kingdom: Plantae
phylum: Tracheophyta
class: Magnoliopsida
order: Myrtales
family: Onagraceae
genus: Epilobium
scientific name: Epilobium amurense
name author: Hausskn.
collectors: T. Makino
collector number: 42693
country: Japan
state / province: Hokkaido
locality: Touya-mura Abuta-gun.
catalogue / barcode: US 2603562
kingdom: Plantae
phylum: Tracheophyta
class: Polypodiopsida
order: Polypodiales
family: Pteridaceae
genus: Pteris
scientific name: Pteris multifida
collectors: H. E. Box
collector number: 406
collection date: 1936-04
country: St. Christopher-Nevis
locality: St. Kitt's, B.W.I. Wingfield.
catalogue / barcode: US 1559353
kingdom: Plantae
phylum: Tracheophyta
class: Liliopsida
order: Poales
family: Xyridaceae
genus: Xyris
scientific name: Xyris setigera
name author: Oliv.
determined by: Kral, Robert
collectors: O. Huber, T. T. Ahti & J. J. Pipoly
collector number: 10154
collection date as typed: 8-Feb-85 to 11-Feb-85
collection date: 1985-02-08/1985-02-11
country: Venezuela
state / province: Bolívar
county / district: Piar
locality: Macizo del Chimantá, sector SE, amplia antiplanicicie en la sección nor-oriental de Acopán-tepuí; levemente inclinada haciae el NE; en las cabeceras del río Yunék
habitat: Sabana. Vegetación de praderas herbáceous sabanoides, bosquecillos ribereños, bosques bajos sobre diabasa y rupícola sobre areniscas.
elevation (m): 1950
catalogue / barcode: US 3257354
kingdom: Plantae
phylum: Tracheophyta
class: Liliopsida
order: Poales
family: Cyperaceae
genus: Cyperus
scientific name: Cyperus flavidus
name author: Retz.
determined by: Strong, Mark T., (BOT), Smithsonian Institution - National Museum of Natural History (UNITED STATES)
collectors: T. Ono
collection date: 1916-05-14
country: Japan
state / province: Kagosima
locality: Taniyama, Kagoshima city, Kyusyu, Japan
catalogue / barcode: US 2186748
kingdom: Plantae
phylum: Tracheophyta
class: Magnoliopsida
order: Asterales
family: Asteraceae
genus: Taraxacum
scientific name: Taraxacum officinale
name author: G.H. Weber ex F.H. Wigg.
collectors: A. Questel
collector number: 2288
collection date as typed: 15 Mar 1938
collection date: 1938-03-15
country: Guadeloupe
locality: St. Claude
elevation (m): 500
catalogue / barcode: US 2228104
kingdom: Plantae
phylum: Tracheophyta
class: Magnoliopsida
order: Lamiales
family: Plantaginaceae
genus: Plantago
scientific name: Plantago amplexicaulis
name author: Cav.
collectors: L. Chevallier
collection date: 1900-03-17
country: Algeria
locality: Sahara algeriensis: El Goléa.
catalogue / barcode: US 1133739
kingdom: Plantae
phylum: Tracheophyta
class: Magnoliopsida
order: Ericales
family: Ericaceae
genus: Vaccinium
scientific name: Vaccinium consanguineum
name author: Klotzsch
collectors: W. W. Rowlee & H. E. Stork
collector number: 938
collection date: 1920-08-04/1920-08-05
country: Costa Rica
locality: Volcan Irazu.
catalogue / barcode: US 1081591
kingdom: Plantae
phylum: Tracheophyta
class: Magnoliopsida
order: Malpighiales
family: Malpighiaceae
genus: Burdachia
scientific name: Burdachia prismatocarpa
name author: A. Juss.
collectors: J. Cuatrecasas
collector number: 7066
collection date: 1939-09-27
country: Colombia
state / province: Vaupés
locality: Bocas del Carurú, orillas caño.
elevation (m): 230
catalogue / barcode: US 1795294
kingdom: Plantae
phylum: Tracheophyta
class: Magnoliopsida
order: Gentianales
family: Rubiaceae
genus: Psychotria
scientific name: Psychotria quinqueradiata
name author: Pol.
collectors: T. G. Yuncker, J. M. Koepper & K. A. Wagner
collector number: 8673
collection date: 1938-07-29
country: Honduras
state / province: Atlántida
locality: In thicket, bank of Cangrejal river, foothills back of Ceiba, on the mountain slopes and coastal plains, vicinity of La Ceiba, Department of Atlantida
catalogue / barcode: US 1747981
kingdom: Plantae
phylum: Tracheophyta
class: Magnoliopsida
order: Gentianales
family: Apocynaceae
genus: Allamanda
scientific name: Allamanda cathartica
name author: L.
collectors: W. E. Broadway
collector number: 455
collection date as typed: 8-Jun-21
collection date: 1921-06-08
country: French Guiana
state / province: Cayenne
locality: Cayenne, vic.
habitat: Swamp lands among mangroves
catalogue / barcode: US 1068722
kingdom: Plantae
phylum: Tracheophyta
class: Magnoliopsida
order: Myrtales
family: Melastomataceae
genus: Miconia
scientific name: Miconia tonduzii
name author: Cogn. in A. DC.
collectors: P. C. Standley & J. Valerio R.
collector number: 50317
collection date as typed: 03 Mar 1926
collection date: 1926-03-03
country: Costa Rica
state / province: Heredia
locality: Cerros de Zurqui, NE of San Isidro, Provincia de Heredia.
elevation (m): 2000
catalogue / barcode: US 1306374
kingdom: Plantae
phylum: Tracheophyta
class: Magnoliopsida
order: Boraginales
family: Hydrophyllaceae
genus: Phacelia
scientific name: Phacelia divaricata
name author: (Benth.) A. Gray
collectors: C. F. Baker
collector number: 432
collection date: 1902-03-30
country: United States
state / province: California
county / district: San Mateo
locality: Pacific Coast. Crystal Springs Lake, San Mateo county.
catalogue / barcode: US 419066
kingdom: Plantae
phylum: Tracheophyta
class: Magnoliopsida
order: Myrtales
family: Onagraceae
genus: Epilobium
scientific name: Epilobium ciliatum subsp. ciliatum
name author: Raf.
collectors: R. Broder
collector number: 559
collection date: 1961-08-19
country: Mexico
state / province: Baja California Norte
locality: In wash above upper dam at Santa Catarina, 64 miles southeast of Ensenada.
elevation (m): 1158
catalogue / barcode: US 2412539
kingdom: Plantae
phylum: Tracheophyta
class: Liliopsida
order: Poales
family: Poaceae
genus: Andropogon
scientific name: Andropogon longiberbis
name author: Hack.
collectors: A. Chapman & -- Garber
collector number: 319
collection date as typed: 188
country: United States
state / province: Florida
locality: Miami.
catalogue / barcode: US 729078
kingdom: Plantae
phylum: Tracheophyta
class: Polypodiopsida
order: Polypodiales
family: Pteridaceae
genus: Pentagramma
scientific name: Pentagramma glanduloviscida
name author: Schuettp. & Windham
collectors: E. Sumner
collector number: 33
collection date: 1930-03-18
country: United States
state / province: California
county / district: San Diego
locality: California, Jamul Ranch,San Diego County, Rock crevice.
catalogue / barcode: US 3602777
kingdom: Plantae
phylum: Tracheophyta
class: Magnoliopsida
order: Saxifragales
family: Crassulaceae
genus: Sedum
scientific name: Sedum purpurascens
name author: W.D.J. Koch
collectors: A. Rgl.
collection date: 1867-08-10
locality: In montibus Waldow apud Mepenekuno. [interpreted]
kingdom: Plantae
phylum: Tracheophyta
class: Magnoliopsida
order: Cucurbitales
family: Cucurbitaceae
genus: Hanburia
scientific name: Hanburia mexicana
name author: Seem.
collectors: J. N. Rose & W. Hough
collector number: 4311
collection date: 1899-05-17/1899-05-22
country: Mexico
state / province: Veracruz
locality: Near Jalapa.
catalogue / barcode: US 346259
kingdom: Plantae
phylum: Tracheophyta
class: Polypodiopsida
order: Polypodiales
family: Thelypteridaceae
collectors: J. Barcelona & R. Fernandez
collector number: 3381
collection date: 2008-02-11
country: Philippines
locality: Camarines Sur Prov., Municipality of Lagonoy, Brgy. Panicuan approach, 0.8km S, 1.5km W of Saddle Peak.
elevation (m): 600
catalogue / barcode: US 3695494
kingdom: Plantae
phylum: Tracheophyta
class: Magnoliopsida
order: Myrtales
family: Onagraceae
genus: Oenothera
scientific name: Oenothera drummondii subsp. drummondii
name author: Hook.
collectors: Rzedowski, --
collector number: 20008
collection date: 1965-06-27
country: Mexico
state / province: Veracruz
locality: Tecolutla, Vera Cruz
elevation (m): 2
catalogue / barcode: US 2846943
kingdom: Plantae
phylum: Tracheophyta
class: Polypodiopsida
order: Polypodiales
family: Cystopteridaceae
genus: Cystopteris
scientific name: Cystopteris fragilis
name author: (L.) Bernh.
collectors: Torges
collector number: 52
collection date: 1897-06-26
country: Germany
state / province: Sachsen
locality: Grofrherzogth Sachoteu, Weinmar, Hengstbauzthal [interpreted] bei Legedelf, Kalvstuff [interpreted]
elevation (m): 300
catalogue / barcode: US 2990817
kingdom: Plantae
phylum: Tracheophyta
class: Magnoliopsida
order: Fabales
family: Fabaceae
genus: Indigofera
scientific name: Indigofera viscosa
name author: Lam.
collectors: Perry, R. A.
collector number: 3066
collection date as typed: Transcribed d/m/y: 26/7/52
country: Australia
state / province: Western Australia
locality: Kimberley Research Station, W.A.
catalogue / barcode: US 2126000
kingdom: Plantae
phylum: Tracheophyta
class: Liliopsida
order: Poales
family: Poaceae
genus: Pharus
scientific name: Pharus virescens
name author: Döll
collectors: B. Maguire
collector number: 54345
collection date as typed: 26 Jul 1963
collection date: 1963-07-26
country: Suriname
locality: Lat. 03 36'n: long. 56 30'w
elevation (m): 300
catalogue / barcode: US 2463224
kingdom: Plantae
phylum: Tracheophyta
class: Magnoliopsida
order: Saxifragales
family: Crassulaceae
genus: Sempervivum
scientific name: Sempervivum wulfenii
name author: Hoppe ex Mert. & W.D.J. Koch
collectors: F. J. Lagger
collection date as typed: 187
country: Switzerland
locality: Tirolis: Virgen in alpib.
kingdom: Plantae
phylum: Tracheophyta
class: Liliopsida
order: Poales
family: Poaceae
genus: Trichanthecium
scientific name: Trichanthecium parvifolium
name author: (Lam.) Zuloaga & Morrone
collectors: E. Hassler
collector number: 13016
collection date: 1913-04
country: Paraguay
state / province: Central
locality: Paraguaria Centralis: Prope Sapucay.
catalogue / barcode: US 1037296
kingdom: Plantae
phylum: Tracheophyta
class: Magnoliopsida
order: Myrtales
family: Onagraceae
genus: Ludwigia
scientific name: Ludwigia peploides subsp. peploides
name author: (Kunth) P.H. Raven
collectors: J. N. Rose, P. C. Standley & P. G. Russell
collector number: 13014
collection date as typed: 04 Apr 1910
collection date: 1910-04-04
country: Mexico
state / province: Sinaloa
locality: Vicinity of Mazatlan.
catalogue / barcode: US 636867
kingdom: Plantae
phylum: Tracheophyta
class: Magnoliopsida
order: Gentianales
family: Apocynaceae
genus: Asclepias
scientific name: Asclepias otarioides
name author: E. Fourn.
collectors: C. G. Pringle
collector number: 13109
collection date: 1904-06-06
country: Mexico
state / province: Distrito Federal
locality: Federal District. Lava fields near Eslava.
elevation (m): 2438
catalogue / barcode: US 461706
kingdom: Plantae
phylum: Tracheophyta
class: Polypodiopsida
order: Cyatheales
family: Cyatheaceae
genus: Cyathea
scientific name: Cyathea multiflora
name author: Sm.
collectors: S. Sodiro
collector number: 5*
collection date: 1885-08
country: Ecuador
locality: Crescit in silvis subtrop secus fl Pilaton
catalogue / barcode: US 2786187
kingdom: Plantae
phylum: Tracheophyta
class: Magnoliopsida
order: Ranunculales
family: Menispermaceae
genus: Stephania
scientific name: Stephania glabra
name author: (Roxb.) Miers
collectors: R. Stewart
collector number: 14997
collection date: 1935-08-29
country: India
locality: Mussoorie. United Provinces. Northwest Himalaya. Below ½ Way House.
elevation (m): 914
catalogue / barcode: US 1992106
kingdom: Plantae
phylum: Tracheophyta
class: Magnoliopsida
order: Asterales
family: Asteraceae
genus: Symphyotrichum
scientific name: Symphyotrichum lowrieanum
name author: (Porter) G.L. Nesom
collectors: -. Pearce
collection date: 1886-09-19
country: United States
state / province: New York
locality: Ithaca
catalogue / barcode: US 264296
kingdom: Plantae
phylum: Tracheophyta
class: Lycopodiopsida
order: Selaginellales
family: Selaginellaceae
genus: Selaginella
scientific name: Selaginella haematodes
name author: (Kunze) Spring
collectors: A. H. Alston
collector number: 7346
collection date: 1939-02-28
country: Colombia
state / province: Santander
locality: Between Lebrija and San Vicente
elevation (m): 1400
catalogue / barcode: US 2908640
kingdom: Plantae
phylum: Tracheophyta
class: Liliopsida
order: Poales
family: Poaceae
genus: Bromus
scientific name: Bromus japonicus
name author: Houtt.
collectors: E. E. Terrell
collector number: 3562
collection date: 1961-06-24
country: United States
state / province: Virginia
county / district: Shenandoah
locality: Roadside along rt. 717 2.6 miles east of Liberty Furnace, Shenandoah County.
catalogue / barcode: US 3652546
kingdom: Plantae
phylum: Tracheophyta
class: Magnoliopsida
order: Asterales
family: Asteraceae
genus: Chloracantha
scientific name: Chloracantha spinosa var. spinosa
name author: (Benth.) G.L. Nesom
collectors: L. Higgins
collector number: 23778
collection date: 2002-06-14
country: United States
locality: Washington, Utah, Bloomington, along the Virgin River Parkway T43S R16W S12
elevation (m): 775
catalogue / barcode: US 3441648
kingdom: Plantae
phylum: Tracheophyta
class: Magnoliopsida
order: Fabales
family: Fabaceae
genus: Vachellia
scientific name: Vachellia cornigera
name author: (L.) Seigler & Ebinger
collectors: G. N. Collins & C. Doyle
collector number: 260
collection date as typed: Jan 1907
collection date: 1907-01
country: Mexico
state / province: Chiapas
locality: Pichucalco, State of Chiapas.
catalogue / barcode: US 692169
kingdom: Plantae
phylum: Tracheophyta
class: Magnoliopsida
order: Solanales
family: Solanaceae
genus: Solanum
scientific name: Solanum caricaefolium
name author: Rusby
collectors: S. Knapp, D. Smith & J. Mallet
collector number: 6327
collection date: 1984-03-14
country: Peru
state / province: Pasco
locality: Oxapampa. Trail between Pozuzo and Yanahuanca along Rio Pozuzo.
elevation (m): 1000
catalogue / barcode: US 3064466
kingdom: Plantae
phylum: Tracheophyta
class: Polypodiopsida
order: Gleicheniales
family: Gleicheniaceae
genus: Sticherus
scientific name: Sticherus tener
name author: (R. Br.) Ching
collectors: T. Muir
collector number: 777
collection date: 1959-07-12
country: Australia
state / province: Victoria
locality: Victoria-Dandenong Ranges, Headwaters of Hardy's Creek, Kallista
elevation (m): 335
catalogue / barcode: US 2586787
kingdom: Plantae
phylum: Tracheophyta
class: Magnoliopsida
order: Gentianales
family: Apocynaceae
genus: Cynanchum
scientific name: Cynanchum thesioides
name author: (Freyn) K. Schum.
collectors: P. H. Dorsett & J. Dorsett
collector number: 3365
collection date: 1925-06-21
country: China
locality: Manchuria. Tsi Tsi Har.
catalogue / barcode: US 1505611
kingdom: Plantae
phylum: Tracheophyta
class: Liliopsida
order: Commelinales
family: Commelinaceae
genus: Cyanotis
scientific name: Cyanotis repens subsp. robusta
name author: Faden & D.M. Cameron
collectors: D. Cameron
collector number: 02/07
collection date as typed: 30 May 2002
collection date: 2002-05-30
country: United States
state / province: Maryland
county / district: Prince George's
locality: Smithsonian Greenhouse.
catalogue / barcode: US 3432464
· · · · ·
### What is needed
Copy the rows above verbatim, from the very first line through the line that contains "genus: Pteris", with both ends included.

### The result
kingdom: Plantae
phylum: Tracheophyta
class: Magnoliopsida
order: Myrtales
family: Onagraceae
genus: Epilobium
scientific name: Epilobium amurense
name author: Hausskn.
collectors: T. Makino
collector number: 42693
country: Japan
state / province: Hokkaido
locality: Touya-mura Abuta-gun.
catalogue / barcode: US 2603562
kingdom: Plantae
phylum: Tracheophyta
class: Polypodiopsida
order: Polypodiales
family: Pteridaceae
genus: Pteris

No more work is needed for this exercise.